Because tests are used to qualify trainees to do a job or task, it is important that they are

developed properly. If tests are constructed systematically and administered correctly, they

will have a high degree of reliability. The quality and effectiveness of tests should be

continuously monitored and improved where necessary. Analysis of test results provides

important input to the quality and effectiveness of tests. Whereas most instructors and test

developers are not required to perform complicated statistical analyses, an understanding of

some basic concepts is beneficial in interpreting and refining the testing process.

6.1 Reliability

Reliability is functionally defined as the consistency between two separate measurements

of the same thing. If a test gives perfectly consistent results, it would be perfectly reliable.

Reliability is generally not a problem with performance tests as long as conditions in the

evaluation situation remain constant. Reliability can be a problem with written tests

because test item construction can be difficult.
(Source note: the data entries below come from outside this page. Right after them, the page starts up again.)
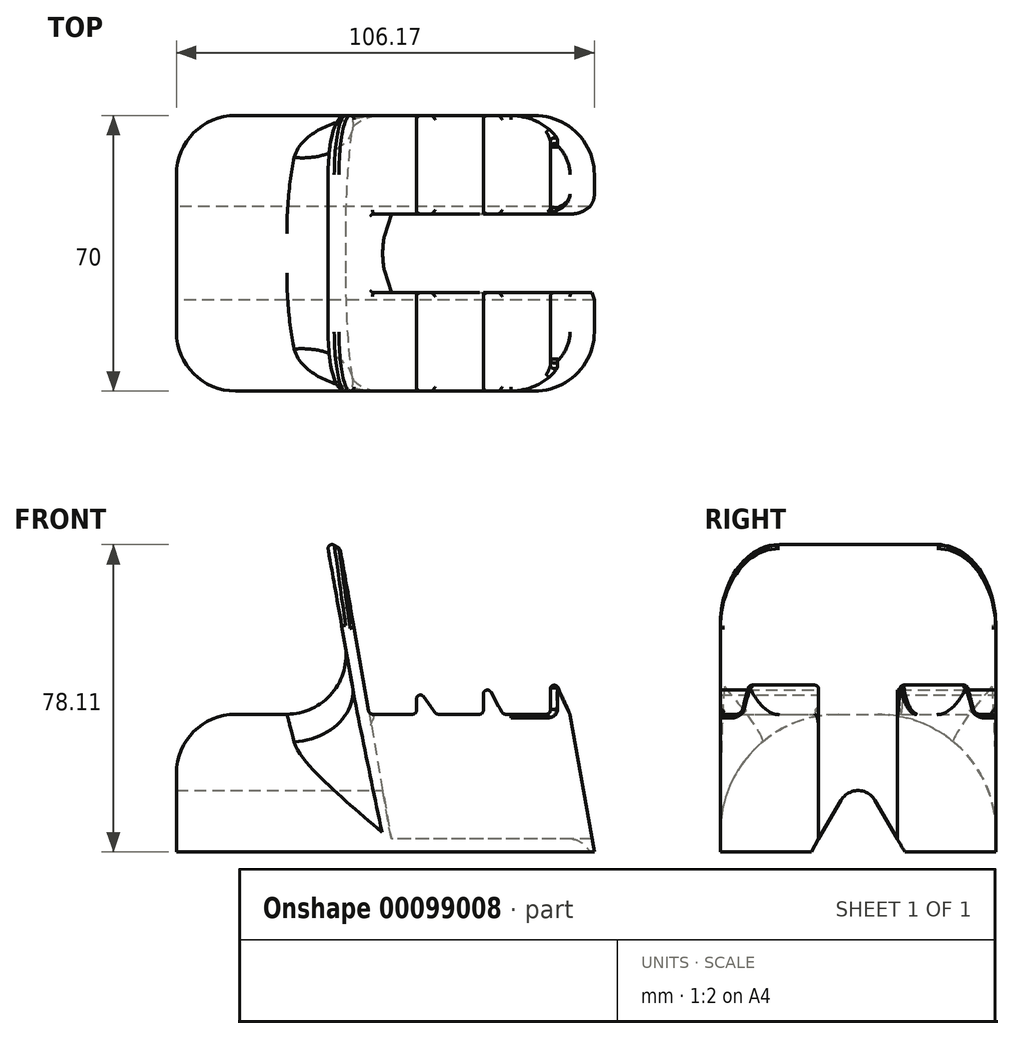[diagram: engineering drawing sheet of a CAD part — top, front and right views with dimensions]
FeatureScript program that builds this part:
annotation { "Feature Type Name" : "Feature", "Feature Type Description" : "" }
export const myFeature = defineFeature(function(context is Context, id is Id, definition is map)
    precondition{}
    {
        {
            var Q0;
            Q0=qCreatedBy(makeId("Front.planeOp"),FACE);
            var sketch = newSketch(context, id + "F0", { "sketchPlane" : qUnion([Q0])});
            skLineSegment(sketch, "E0.bottom", {"start": v(-55.17, 35) * mm, "end": v(-9.22, 35) * mm});
            skLineSegment(sketch, "E0.top", {"start": v(-55.17, 0) * mm, "end": v(51, 0) * mm});
            skLineSegment(sketch, "E0.left", {"start": v(-55.17, 35) * mm, "end": v(-55.17, 0) * mm});
            skLineSegment(sketch, "E0.right", {"start": v(44.83, 35) * mm, "end": v(51, 0) * mm});
            skLineSegment(sketch, "E1", {"start": v(-6.17, 35) * mm, "end": v(-13.56, 76.88) * mm});
            skLineSegment(sketch, "E2", {"start": v(-17.03, 79.32) * mm, "end": v(-9.22, 35) * mm});
            skLineSegment(sketch, "E3.top", {"start": v(5.83, 42) * mm, "end": v(11.13, 42) * mm});
            skLineSegment(sketch, "E3.left", {"start": v(5.83, 35) * mm, "end": v(5.83, 42) * mm});
            skLineSegment(sketch, "E4.top", {"start": v(22.83, 44) * mm, "end": v(28.12, 44) * mm});
            skLineSegment(sketch, "E4.left", {"start": v(22.83, 35) * mm, "end": v(22.83, 44) * mm});
            skLineSegment(sketch, "E4.right", {"start": v(27.83, 35) * mm, "end": v(27.83, 35) * mm});
            skLineSegment(sketch, "E5.right", {"start": v(39.83, 35) * mm, "end": v(39.83, 46) * mm});
            skLineSegment(sketch, "E6.trimOffspring", {"start": v(-6.17, 35) * mm, "end": v(5.83, 35) * mm});
            skPoint(sketch, "E7.orphan", {"position": v(0, 0) * mm});
            skLineSegment(sketch, "E8.trimOffspring", {"start": v(10.83, 35) * mm, "end": v(22.83, 35) * mm});
            skLineSegment(sketch, "E9.trimOffspring", {"start": v(27.83, 35) * mm, "end": v(39.83, 35) * mm});
            skLineSegment(sketch, "E10", {"start": v(5.83, 42) * mm, "end": v(10.83, 35) * mm});
            skLineSegment(sketch, "E11", {"start": v(22.83, 44) * mm, "end": v(27.83, 35) * mm});
            skLineSegment(sketch, "E12", {"start": v(39.83, 46) * mm, "end": v(44.83, 35) * mm});
            skLineSegment(sketch, "E13", {"start": v(-17.03, 79.32) * mm, "end": v(-13.56, 76.88) * mm});
            skSolve(sketch);
        }
        {
            var Q0;
            Q0=makeQuery(id+"F0.imprint","IMPRINT",FACE,{"disambiguationData":[TD([[makeQuery(id+"F0.imprint","IMPRINT",EDGE,{"derivedFrom":sQuery(id+"F0.wireOp",EDGE,"E0.bottom")}),-1.0]])]});
            extrude(context, id + "F1", {"entities" : qUnion([Q0]), "endBound" : BoundingType.SYMMETRIC, "depth" : 70 * mm});
        }
        {
            var Q0;
            Q0=makeQuery(id+"F1.opExtrude","SWEPT_FACE",FACE,{"disambiguationData":[OSD([sQuery(id+"F0.wireOp",EDGE,"E0.right")])]});
            var sketch = newSketch(context, id + "F2", { "sketchPlane" : qUnion([Q0])});
            skLineSegment(sketch, "E14.bottom", {"start": v(-10, 40.35) * mm, "end": v(10, 40.35) * mm});
            skLineSegment(sketch, "E14.left", {"start": v(-10, 40.35) * mm, "end": v(-10, -8.86) * mm});
            skLineSegment(sketch, "E14.right", {"start": v(10, 40.35) * mm, "end": v(10, -8.86) * mm});
            skPoint(sketch, "E14.middle", {"position": v(0, -8.86) * mm});
            skLineSegment(sketch, "E15", {"start": v(-10, -8.86) * mm, "end": v(10, -8.86) * mm});
            skSolve(sketch);
        }
        {
            var Q0;
            Q0 = qSketchRegion(id + "F2", true);
            var Q1;
            Q1=makeQuery(id+"F1.opExtrude","SWEPT_FACE",FACE,{"disambiguationData":[OSD([sQuery(id+"F0.wireOp",EDGE,"E1")])]});
            extrude(context, id + "F3", {"entities" : qUnion([Q0]), "operationType" : NewBodyOperationType.REMOVE, "endBound" : BoundingType.UP_TO_SURFACE, "oppositeDirection" : true, "endBoundEntityFace" : qUnion([Q1]), "depth" : 25 * mm});
        }
        {
            var Q0;
            Q0=makeQuery(id+"F1.opExtrude","SWEPT_FACE",FACE,{"disambiguationData":[OSD([sQuery(id+"F0.wireOp",EDGE,"E0.left")])]});
            var sketch = newSketch(context, id + "F4", { "sketchPlane" : qUnion([Q0])});
            skLineSegment(sketch, "E16", {"start": v(0, 0) * mm, "end": v(11.9, 0) * mm});
            skLineSegment(sketch, "E17", {"start": v(11.9, 0) * mm, "end": v(0, 20.6) * mm});
            skLineSegment(sketch, "E18", {"start": v(0, 20.6) * mm, "end": v(-11.9, 0) * mm});
            skLineSegment(sketch, "E19", {"start": v(-11.9, 0) * mm, "end": v(0, 0) * mm});
            skSolve(sketch);
        }
        {
            var Q0;
            Q0=makeQuery(id+"F4.imprint","IMPRINT",FACE,{"disambiguationData":[TD([[makeQuery(id+"F4.imprint","IMPRINT",EDGE,{"derivedFrom":sQuery(id+"F4.wireOp",EDGE,"E16")}),-1.0]])]});
            extrude(context, id + "F5", {"entities" : qUnion([Q0]), "operationType" : NewBodyOperationType.REMOVE, "endBound" : BoundingType.THROUGH_ALL, "oppositeDirection" : true, "depth" : 25 * mm});
        }
        {
            var Q0;
            Q0=makeQuery(id+"F1.opExtrude","CAP_EDGE",EDGE,{"disambiguationData":[OSD([sQuery(id+"F0.wireOp",EDGE,"E13")])],"isStart":false});
            var Q1;
            Q1=makeQuery(id+"F1.opExtrude","CAP_EDGE",EDGE,{"disambiguationData":[OSD([sQuery(id+"F0.wireOp",EDGE,"E13")])],"isStart":true});
            fillet(context, id + "F6", {"entities" : qUnion([Q0, Q1]), "radius" : 15 * mm, "tangentPropagation" : true, "allowEdgeOverflow" : false});
        }
        {
            var Q0;
            Q0=makeQuery(id+"F5.boolean.opBoolean","COPY",EDGE,{"derivedFrom":makeQuery(id+"F5.opExtrude","SWEPT_EDGE",EDGE,{"disambiguationData":[OSD([sQuery(id+"F4.wireOp",EDGE,"E17"),sQuery(id+"F4.wireOp",EDGE,"E18")])]})});
            fillet(context, id + "F7", {"entities" : qUnion([Q0]), "radius" : 5 * mm, "tangentPropagation" : true, "allowEdgeOverflow" : false});
        }
        {
            var Q0;
            Q0=makeQuery(id+"F1.opExtrude","CAP_EDGE",EDGE,{"disambiguationData":[OSD([sQuery(id+"F0.wireOp",EDGE,"E0.right")])],"isStart":false});
            var Q1;
            Q1=makeQuery(id+"F1.opExtrude","CAP_EDGE",EDGE,{"disambiguationData":[OSD([sQuery(id+"F0.wireOp",EDGE,"E0.right")])],"isStart":true});
            fillet(context, id + "F8", {"entities" : qUnion([Q0, Q1]), "radius" : 15 * mm, "tangentPropagation" : true, "allowEdgeOverflow" : false});
        }
        {
            var Q0;
            Q0=makeQuery(id+"F3.boolean.opBoolean","COPY",EDGE,{"derivedFrom":makeQuery(id+"F3.opExtrude","CAP_EDGE",EDGE,{"disambiguationData":[OSD([sQuery(id+"F2.wireOp",EDGE,"E14.left")])],"isStart":true})});
            var Q1;
            Q1=makeQuery(id+"F3.boolean.opBoolean","COPY",EDGE,{"derivedFrom":makeQuery(id+"F3.opExtrude","CAP_EDGE",EDGE,{"disambiguationData":[OSD([sQuery(id+"F2.wireOp",EDGE,"E14.right")])],"isStart":true})});
            fillet(context, id + "F9", {"entities" : qUnion([Q0, Q1]), "radius" : 5 * mm, "tangentPropagation" : true, "allowEdgeOverflow" : false});
        }
        {
            var Q0;
            {var subQ2=sQuery(id+"F0.wireOp",EDGE,"E6.trimOffspring");Q0=makeQuery(id+"F3.boolean.opBoolean","SPLIT",FACE,{"disambiguationData":[TD([makeQuery(id+"F3.opExtrude","SWEPT_FACE",FACE,{"disambiguationData":[OSD([sQuery(id+"F2.wireOp",EDGE,"E14.left")])]})])],"derivedFrom":makeQuery(id+"F1.opExtrude","SWEPT_FACE",FACE,{"disambiguationData":[OSD([subQ2])]})});}
            var Q1;
            {var subQ1=sQuery(id+"F0.wireOp",EDGE,"E8.trimOffspring");Q1=makeQuery(id+"F3.boolean.opBoolean","SPLIT",FACE,{"disambiguationData":[TD([makeQuery(id+"F3.opExtrude","SWEPT_FACE",FACE,{"disambiguationData":[OSD([sQuery(id+"F2.wireOp",EDGE,"E14.left")])]})])],"derivedFrom":makeQuery(id+"F1.opExtrude","SWEPT_FACE",FACE,{"disambiguationData":[OSD([subQ1])]})});}
            var Q2;
            {var subQ1=sQuery(id+"F0.wireOp",EDGE,"E6.trimOffspring");Q2=makeQuery(id+"F3.boolean.opBoolean","SPLIT",FACE,{"disambiguationData":[TD([makeQuery(id+"F3.opExtrude","SWEPT_FACE",FACE,{"disambiguationData":[OSD([sQuery(id+"F2.wireOp",EDGE,"E14.right")])]})])],"derivedFrom":makeQuery(id+"F1.opExtrude","SWEPT_FACE",FACE,{"disambiguationData":[OSD([subQ1])]})});}
            var Q3;
            {var subQ1=sQuery(id+"F0.wireOp",EDGE,"E8.trimOffspring");Q3=makeQuery(id+"F3.boolean.opBoolean","SPLIT",FACE,{"disambiguationData":[TD([makeQuery(id+"F3.opExtrude","SWEPT_FACE",FACE,{"disambiguationData":[OSD([sQuery(id+"F2.wireOp",EDGE,"E14.right")])]})])],"derivedFrom":makeQuery(id+"F1.opExtrude","SWEPT_FACE",FACE,{"disambiguationData":[OSD([subQ1])]})});}
            fillet(context, id + "F10", {"entities" : qUnion([Q0, Q1, Q2, Q3]), "radius" : 1 * mm, "tangentPropagation" : true, "allowEdgeOverflow" : false});
        }
        {
            var Q0;
            Q0=makeQuery(id+"F1.opExtrude","SWEPT_EDGE",EDGE,{"disambiguationData":[OSD([sQuery(id+"F0.wireOp",EDGE,"E3.left"),sQuery(id+"F0.wireOp",EDGE,"8321fb7f-3458-440f-b528-b5414c48c93d.filletArc")])]});
            var Q1;
            Q1=makeQuery(id+"F1.opExtrude","SWEPT_EDGE",EDGE,{"disambiguationData":[OSD([sQuery(id+"F0.wireOp",EDGE,"E4.left"),sQuery(id+"F0.wireOp",EDGE,"d95e2400-caf3-4430-b733-34f4ab988b37.filletArc")])]});
            var Q2;
            Q2=makeQuery(id+"F1.opExtrude","SWEPT_EDGE",EDGE,{"disambiguationData":[OSD([sQuery(id+"F0.wireOp",EDGE,"E5.right"),sQuery(id+"F0.wireOp",EDGE,"e5e4de03-1c67-4efd-834d-6cea7254acc7.filletArc")])]});
            fillet(context, id + "F11", {"entities" : qUnion([Q0, Q1, Q2]), "radius" : 1 * mm, "tangentPropagation" : true, "allowEdgeOverflow" : false});
        }
        {
            var Q0;
            Q0=makeQuery(id+"F1.opExtrude","SWEPT_EDGE",EDGE,{"disambiguationData":[OSD([sQuery(id+"F0.wireOp",EDGE,"E1"),sQuery(id+"F0.wireOp",EDGE,"E13")])]});
            fillet(context, id + "F12", {"entities" : qUnion([Q0]), "radius" : 1 * mm, "tangentPropagation" : true, "allowEdgeOverflow" : false});
        }
        {
            var Q0;
            Q0=makeQuery(id+"F1.opExtrude","CAP_EDGE",EDGE,{"disambiguationData":[OSD([sQuery(id+"F0.wireOp",EDGE,"E0.bottom")])],"isStart":true});
            var Q1;
            Q1=makeQuery(id+"F1.opExtrude","CAP_EDGE",EDGE,{"disambiguationData":[OSD([sQuery(id+"F0.wireOp",EDGE,"E0.bottom")])],"isStart":false});
            fillet(context, id + "F13", {"entities" : qUnion([Q0, Q1]), "radius" : 30 * mm, "tangentPropagation" : true, "allowEdgeOverflow" : false});
        }
        {
            var Q0;
            Q0=makeQuery(id+"F1.opExtrude","CAP_EDGE",EDGE,{"disambiguationData":[OSD([sQuery(id+"F0.wireOp",EDGE,"E2")])],"isStart":true});
            fillet(context, id + "F14", {"entities" : qUnion([Q0]), "radius" : 1 * mm, "tangentPropagation" : true, "allowEdgeOverflow" : false});
        }
        {
            var Q0;
            {var subQ0=sQuery(id+"F0.wireOp",EDGE,"E0.bottom");Q0=makeQuery(id+"F13.opFillet","BLEND_FACE",FACE,{"disambiguationData":[OSD([subQ0]),TDD([makeQuery(id+"F1.opExtrude","CAP_EDGE",EDGE,{"disambiguationData":[OSD([subQ0])],"isStart":true})])]});}
            fillet(context, id + "F15", {"entities" : qUnion([Q0]), "radius" : 15 * mm, "tangentPropagation" : true, "allowEdgeOverflow" : false});
        }
        {
            var Q0;
            {var subQ1=sQuery(id+"F0.wireOp",EDGE,"E9.trimOffspring");Q0=makeQuery(id+"F3.boolean.opBoolean","SPLIT",FACE,{"disambiguationData":[TD([makeQuery(id+"F3.opExtrude","SWEPT_FACE",FACE,{"disambiguationData":[OSD([sQuery(id+"F2.wireOp",EDGE,"E14.left")])]})])],"derivedFrom":makeQuery(id+"F1.opExtrude","SWEPT_FACE",FACE,{"disambiguationData":[OSD([subQ1])]})});}
            var Q1;
            {var subQ1=sQuery(id+"F0.wireOp",EDGE,"E9.trimOffspring");Q1=makeQuery(id+"F3.boolean.opBoolean","SPLIT",FACE,{"disambiguationData":[TD([makeQuery(id+"F3.opExtrude","SWEPT_FACE",FACE,{"disambiguationData":[OSD([sQuery(id+"F2.wireOp",EDGE,"E14.right")])]})])],"derivedFrom":makeQuery(id+"F1.opExtrude","SWEPT_FACE",FACE,{"disambiguationData":[OSD([subQ1])]})});}
            fillet(context, id + "F16", {"entities" : qUnion([Q0, Q1]), "radius" : 1 * mm, "tangentPropagation" : true, "allowEdgeOverflow" : false});
        }
    });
Reliability can be affected by ambiguous

test items, multiple correct answers, typographic errors, adverse testing conditions,

interruptions, limited time, and complicated answer sheets. Trainee readiness and scoring

errors also affect test reliability.

The following examples illustrate how reliability or unreliability may be indicated as tests are

analyzed.

Example: Ten trainees were given test A on Monday and then again on Tuesday.

Assuming that nobody forgot anything overnight, the Tuesday test results

should be exactly the same as the Monday test results if test A is reliable.

Any significant difference would indicate test unreliability since nothing changed from

Monday to Tuesday. This is a form of test-retest reliability. The time period for this type of

reliability is variable. Longer time periods generally result in greater differences in test

results, but long time periods can determine the long-term stability of the test.